Image processing includes several subareas, such as enhancement, compression, restoration, segmentation, etc. Our work so far has been focused on image restoration, which refers to the process of recovering an image contaminated by blurring and noise, as well as image segmentation.
Standard restoration methods involve computation in the frequency domain, facilitated by efficient FFT and wavelet algorithms. Recently, there has been a new movement towards a nonlinear partial differential equation (PDE) based approach, which is motivated by a more systematic approach to restoring images with sharp edges, as well as for image segmentation. The image is diffused (denoised) according to a nonlinear anisotropic diffusion PDE, designed to diffuse less near edges. Moreover, the PDEs are designed to possess certain desirable geometrical properties such as affine invariance and causality. The total variation approach, originally proposed by Rudin, Osher and Fatemi in 1992, is a method in this family. It can be viewed as a specific example of Tikhonov regularization using the total variation as a regularization functional. The first order Euler-Lagrange optimality condition leads to a nonlinear PDE with a convolution fitting term.

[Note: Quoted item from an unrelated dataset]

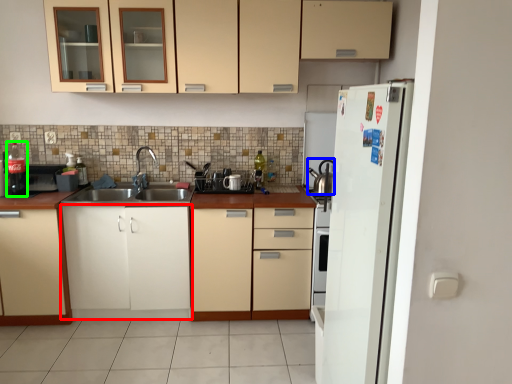
Question: Based on their relative distances, which object is farther from cabinetry (highlighted by a red box)? Choose from tea pot (highlighted by a blue box) and bottle (highlighted by a green box).

Choices:
 (A) tea pot
 (B) bottle

Answer: (A)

From a computational standpoint, the PDE formulations calls for new computational techniques which are different from the traditional frequency domain and algebraic approaches. Among the computational difficulties are the highly nonlinear and singular nature of the PDEs that arise and the need to invert ill-conditioned nonlinear differential-integral operators efficiently. As yet, the nonlinear diffusion models are considered somewhat expensive compared to traditional methods and much room for improvement exist.
In my talk, I will give an introduction to this field after which I will highlight some of our work on the development of efficient numerical methods, as well as new models for multi-spectral and color images, blind deconvolution, etc.
He is currently chair of the mathematics department at the University of California, Los Angeles, where he has been a professor since 1986. His research interests include the design of efficient computational algorithms for large scale scientific computing (e.g. multigrid and domain decomposition algorithms, iterative methods, Krylov subspace methods, and parallel algorithms), VLSI circuit placement and PDE methods for image processing.